• **EXERCISE**:
Copy every item below word for word, leaving out the pictures.

• **SOURCE MATERIAL**:
○ ○ ○ ○ ○

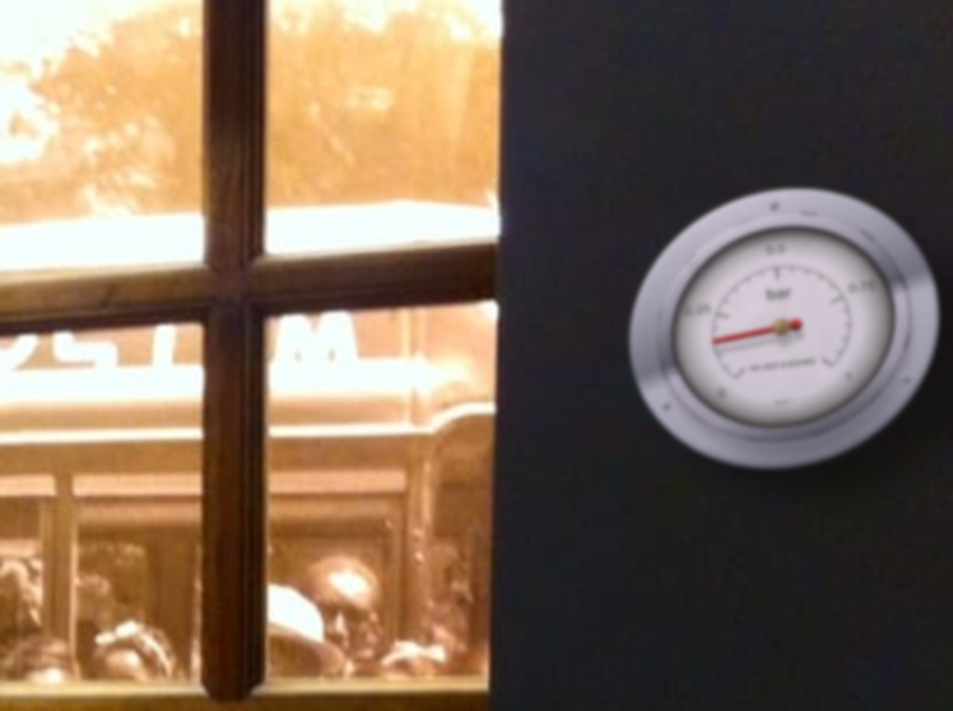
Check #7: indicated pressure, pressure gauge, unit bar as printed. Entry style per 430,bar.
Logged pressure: 0.15,bar
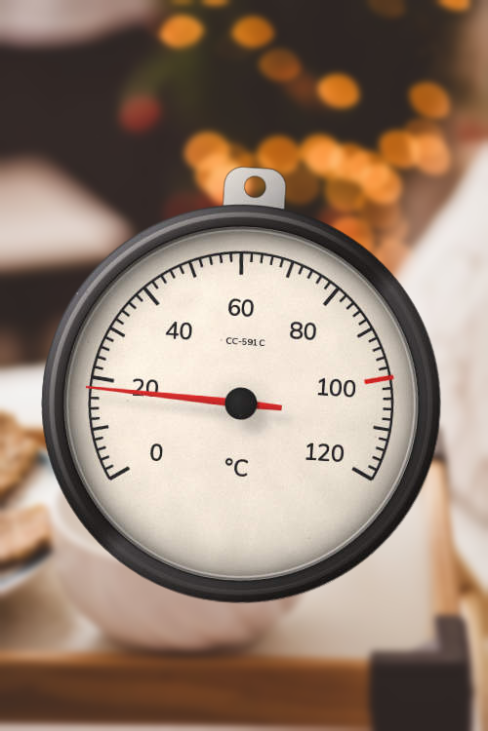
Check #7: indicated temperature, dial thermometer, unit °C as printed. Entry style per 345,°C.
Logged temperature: 18,°C
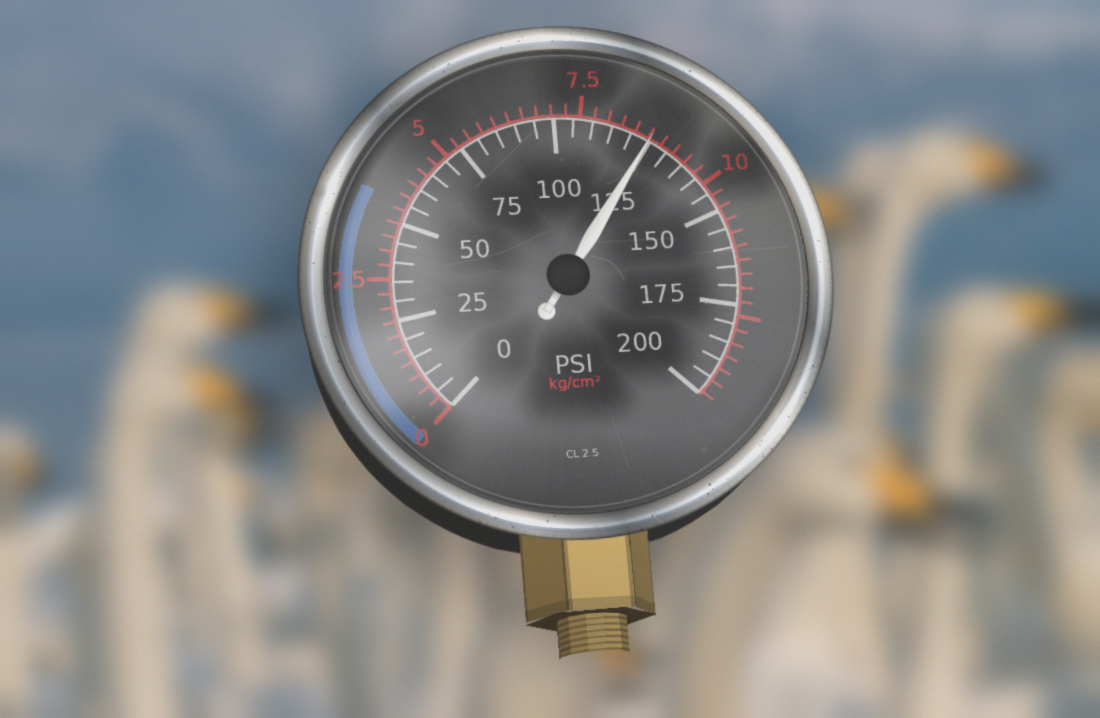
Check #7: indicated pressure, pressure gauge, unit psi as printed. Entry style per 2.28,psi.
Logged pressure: 125,psi
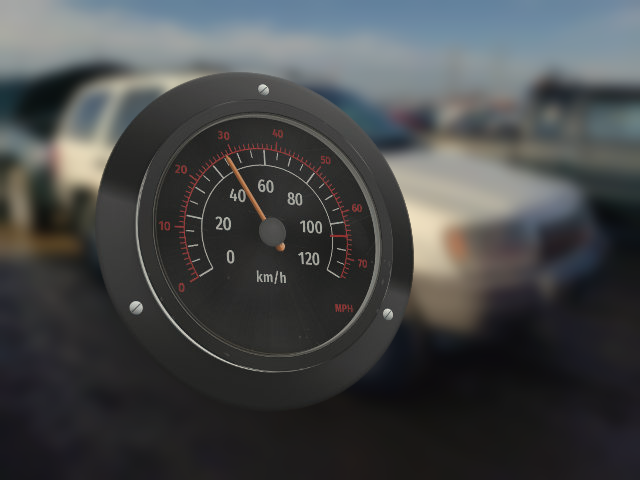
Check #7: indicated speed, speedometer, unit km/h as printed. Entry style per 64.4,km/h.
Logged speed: 45,km/h
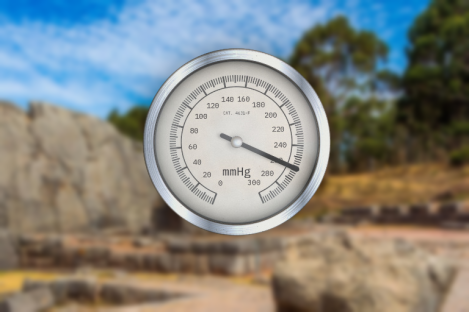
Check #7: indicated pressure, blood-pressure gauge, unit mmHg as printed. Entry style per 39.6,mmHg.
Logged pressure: 260,mmHg
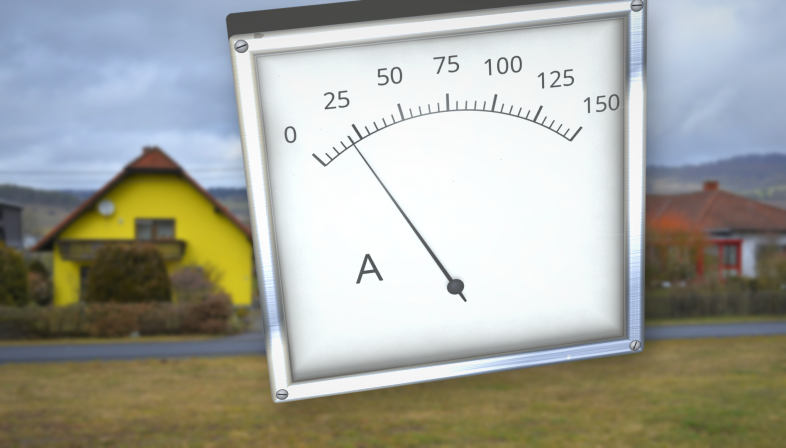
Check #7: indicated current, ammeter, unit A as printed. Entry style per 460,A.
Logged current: 20,A
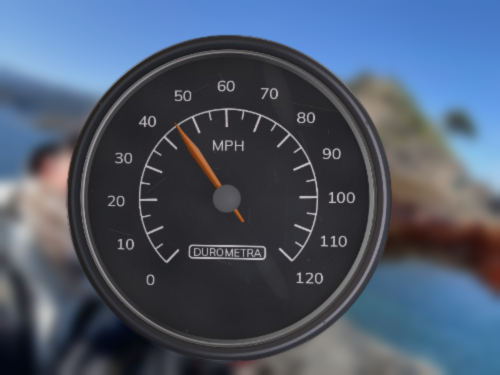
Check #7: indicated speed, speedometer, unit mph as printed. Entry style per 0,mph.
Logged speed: 45,mph
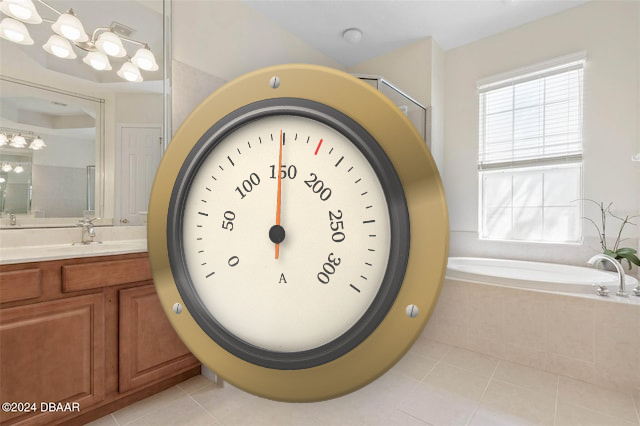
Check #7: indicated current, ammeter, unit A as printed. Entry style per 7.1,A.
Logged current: 150,A
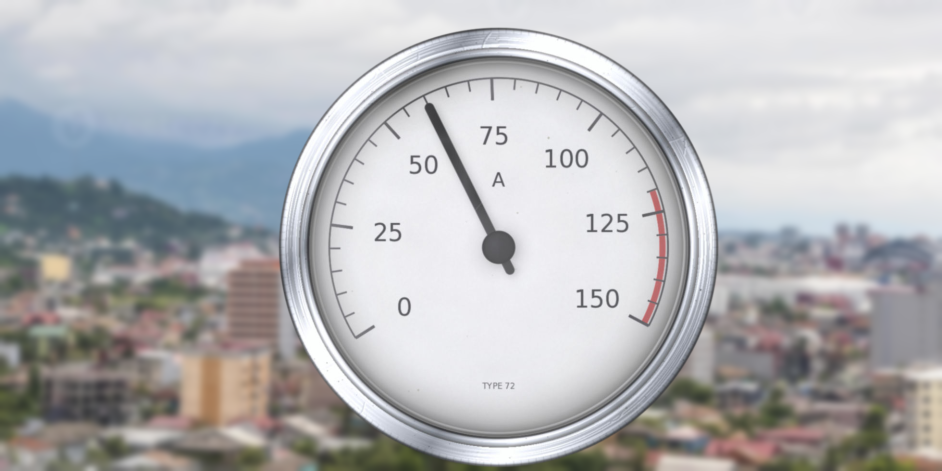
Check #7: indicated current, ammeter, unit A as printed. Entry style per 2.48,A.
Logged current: 60,A
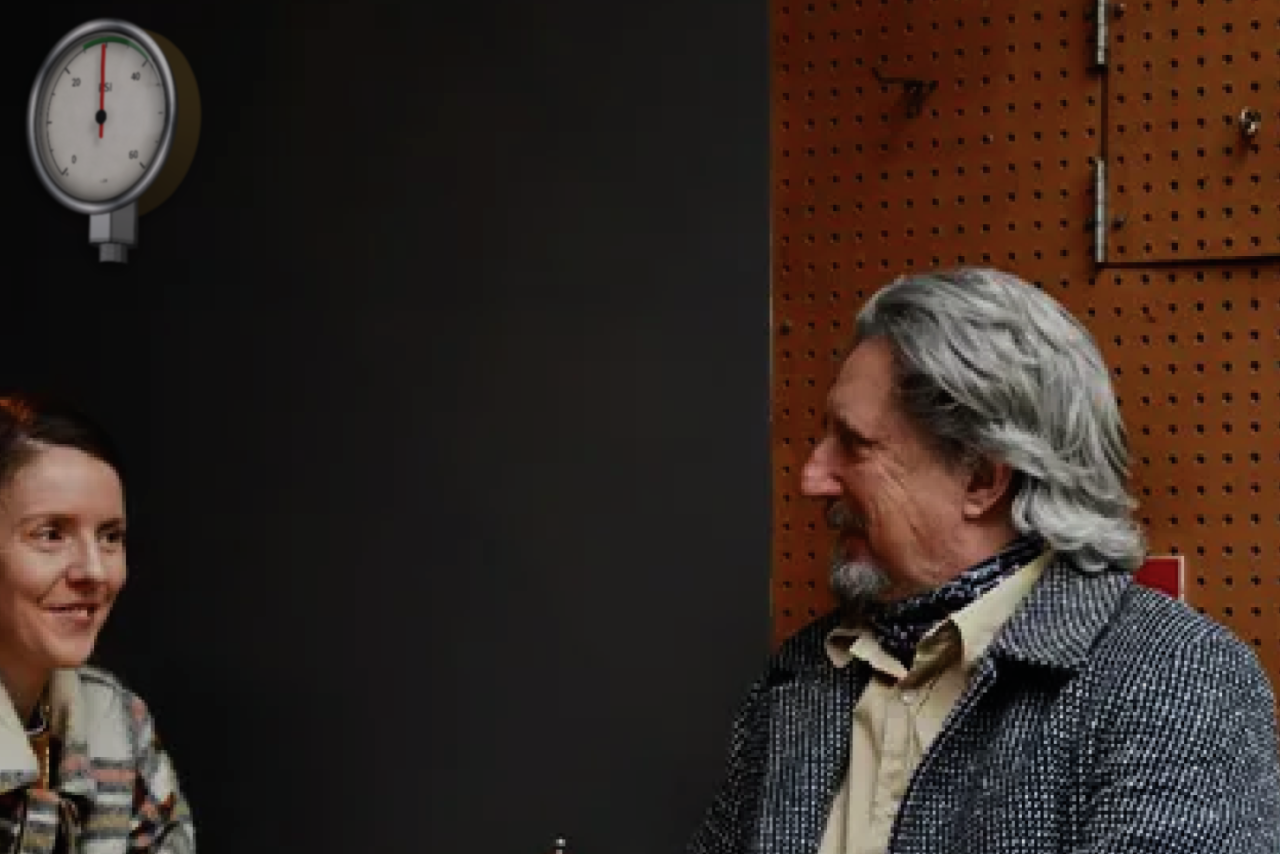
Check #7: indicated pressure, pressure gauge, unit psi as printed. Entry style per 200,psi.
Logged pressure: 30,psi
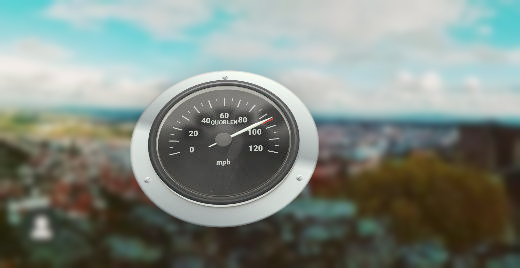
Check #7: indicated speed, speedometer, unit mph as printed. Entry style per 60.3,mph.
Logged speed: 95,mph
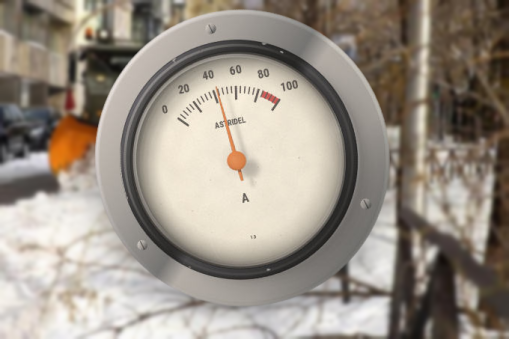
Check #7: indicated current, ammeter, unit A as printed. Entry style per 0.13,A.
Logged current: 44,A
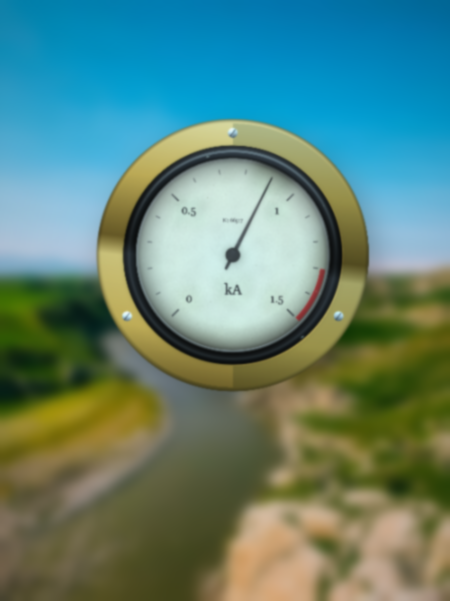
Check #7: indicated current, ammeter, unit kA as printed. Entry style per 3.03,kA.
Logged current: 0.9,kA
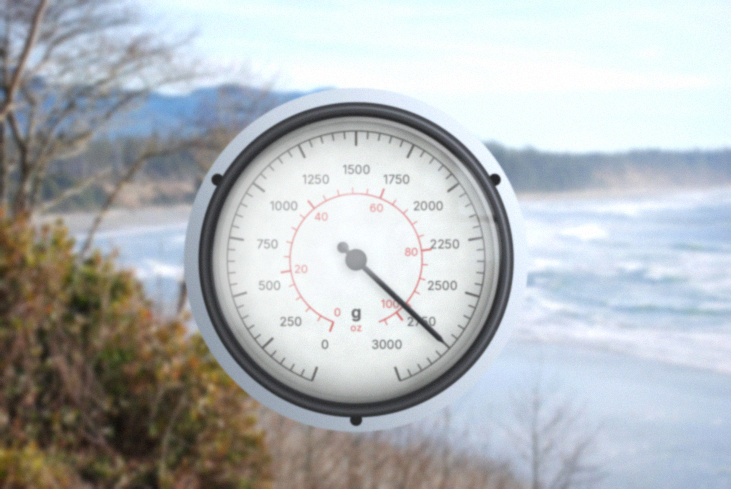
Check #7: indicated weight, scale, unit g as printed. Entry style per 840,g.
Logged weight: 2750,g
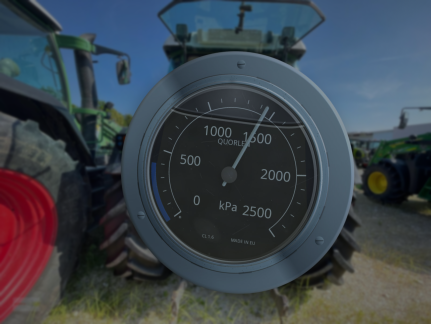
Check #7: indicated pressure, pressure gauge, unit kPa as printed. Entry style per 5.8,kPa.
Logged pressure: 1450,kPa
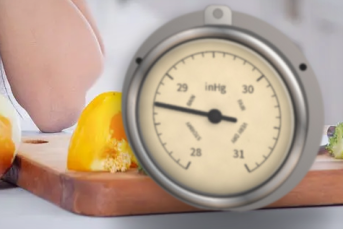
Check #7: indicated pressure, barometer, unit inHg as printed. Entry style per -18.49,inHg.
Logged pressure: 28.7,inHg
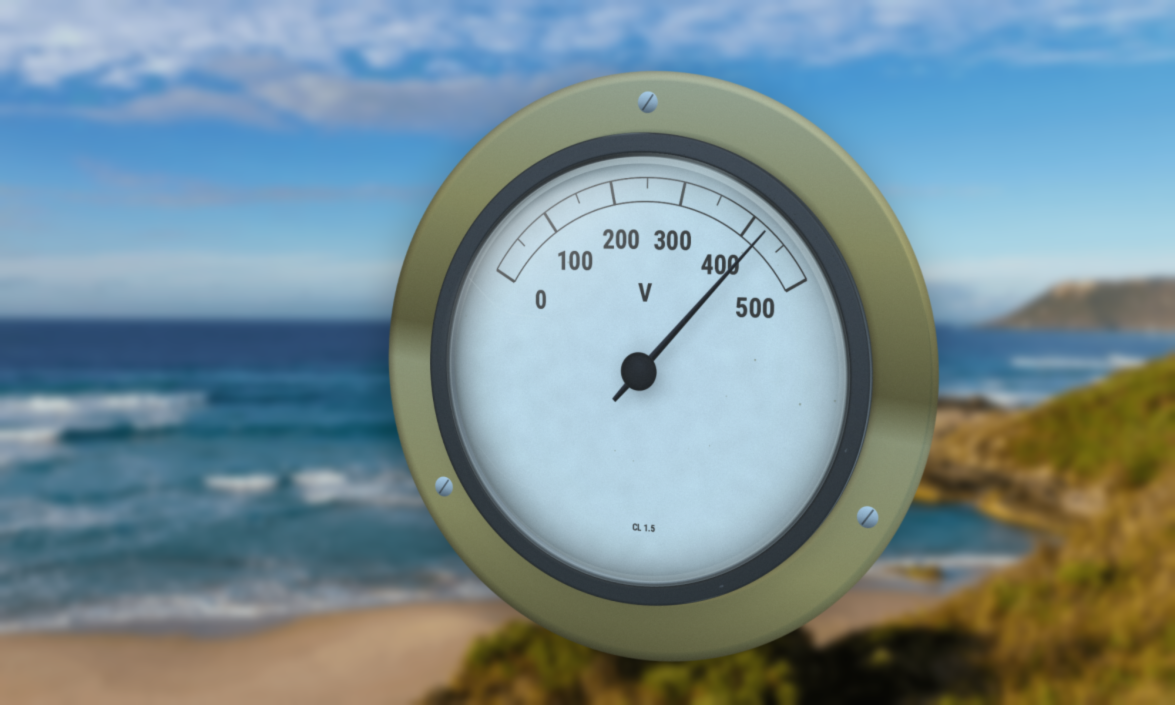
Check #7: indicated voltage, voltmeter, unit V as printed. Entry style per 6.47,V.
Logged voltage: 425,V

○ ○ ○ ○ ○

• **TASK RESPONSE**:
Check #7: indicated pressure, pressure gauge, unit bar as printed. Entry style per 430,bar.
Logged pressure: 0.15,bar
Check #7: indicated temperature, dial thermometer, unit °C as printed. Entry style per 345,°C.
Logged temperature: 18,°C
Check #7: indicated pressure, pressure gauge, unit psi as printed. Entry style per 2.28,psi.
Logged pressure: 125,psi
Check #7: indicated speed, speedometer, unit km/h as printed. Entry style per 64.4,km/h.
Logged speed: 45,km/h
Check #7: indicated pressure, blood-pressure gauge, unit mmHg as printed. Entry style per 39.6,mmHg.
Logged pressure: 260,mmHg
Check #7: indicated current, ammeter, unit A as printed. Entry style per 460,A.
Logged current: 20,A
Check #7: indicated speed, speedometer, unit mph as printed. Entry style per 0,mph.
Logged speed: 45,mph
Check #7: indicated current, ammeter, unit A as printed. Entry style per 7.1,A.
Logged current: 150,A
Check #7: indicated current, ammeter, unit A as printed. Entry style per 2.48,A.
Logged current: 60,A
Check #7: indicated pressure, pressure gauge, unit psi as printed. Entry style per 200,psi.
Logged pressure: 30,psi
Check #7: indicated speed, speedometer, unit mph as printed. Entry style per 60.3,mph.
Logged speed: 95,mph
Check #7: indicated current, ammeter, unit A as printed. Entry style per 0.13,A.
Logged current: 44,A
Check #7: indicated current, ammeter, unit kA as printed. Entry style per 3.03,kA.
Logged current: 0.9,kA
Check #7: indicated weight, scale, unit g as printed. Entry style per 840,g.
Logged weight: 2750,g
Check #7: indicated pressure, pressure gauge, unit kPa as printed. Entry style per 5.8,kPa.
Logged pressure: 1450,kPa
Check #7: indicated pressure, barometer, unit inHg as printed. Entry style per -18.49,inHg.
Logged pressure: 28.7,inHg
Check #7: indicated voltage, voltmeter, unit V as printed. Entry style per 6.47,V.
Logged voltage: 425,V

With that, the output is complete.